At therapeutic concentrations, the antineoplastic agent taxol selectively perturbs mitotic spindle microtubules. Taxol has recently been shown to induce apoptosis, similar to the mechanism of cell death induced by other antineoplastic agents. However, taxol has shown efficacy against drug-refractory cancers, raising the possibility that this pharmacological agent may trigger an alternative apoptotic pathway.
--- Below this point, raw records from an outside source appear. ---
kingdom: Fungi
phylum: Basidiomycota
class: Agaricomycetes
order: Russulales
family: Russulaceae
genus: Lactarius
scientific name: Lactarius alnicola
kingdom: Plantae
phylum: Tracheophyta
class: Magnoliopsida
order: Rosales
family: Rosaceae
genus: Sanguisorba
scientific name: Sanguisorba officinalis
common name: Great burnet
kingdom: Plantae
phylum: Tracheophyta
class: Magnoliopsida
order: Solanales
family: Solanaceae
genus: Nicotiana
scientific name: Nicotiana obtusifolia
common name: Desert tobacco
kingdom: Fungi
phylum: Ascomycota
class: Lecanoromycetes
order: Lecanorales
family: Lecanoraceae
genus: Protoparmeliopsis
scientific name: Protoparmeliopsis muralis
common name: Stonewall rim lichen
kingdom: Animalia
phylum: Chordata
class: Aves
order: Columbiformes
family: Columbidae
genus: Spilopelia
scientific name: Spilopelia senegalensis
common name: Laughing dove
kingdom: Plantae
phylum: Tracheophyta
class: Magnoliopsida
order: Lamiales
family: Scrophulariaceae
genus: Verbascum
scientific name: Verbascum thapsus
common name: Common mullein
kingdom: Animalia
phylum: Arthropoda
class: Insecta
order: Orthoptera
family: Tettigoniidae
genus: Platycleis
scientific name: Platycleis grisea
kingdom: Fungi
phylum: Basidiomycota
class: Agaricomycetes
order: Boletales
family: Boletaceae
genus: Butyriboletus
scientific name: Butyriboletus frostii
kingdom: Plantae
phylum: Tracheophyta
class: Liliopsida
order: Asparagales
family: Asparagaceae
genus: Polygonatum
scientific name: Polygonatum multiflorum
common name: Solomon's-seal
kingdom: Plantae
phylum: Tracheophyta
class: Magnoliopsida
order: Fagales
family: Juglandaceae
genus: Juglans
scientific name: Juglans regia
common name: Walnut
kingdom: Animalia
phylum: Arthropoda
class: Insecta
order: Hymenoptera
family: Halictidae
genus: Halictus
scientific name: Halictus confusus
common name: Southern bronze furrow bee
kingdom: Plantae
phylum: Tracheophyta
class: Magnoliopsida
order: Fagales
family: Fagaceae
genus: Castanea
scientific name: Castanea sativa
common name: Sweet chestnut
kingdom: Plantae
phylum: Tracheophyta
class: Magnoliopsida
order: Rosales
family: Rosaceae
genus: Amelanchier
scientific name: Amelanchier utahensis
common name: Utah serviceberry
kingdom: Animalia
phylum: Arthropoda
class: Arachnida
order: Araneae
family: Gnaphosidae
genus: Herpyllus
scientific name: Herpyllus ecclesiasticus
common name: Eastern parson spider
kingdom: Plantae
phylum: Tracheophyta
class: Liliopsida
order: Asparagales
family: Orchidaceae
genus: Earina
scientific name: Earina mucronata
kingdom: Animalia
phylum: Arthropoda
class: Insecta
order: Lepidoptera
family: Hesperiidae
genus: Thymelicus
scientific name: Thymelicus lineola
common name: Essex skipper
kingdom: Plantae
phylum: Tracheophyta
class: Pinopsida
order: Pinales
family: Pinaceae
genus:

The kinetics and IC₅₀ of mitotic (M) block, aberrant mitosis, and cytotoxicity following taxol treatment were analyzed in human cell lines as well as normal mouse embryo fibroblasts (MEFs) and MEFs derived from p53-null mice. Apoptosis was followed by DNA gel electrophoresis and by in situ DNA end-labeling (TUNEL).

Taxol induced two forms of cell cycle arrest: either directly in early M at prophase or, for those cells progressing through aberrant mitosis, arrest in G₁ as multimininucleated cells. TUNEL labeling revealed that DNA nicking occurred within 30 min of the arrest in prophase. In contrast, G₁-arrested, multimininucleated cells became TUNEL positive only after several days. In the subset of cells that became blocked directly in prophase, both wt p53-expressing and p53-null MEFs responded similarly to taxol, showing rapid onset of DNA nicking and apoptosis. However, p53-null MEFs progressing through aberrant mitosis failed to arrest in the subsequent G₁ phase or to become TUNEL positive, and remained viable.

Taxol induces two forms of cell cycle arrest, which in turn induce two independent apoptotic pathways. Arrest in prophase induces rapid onset of a p53-independent pathway, whereas G₁-block and the resulting slow (3–5 days) apoptotic pathway are p53 dependent.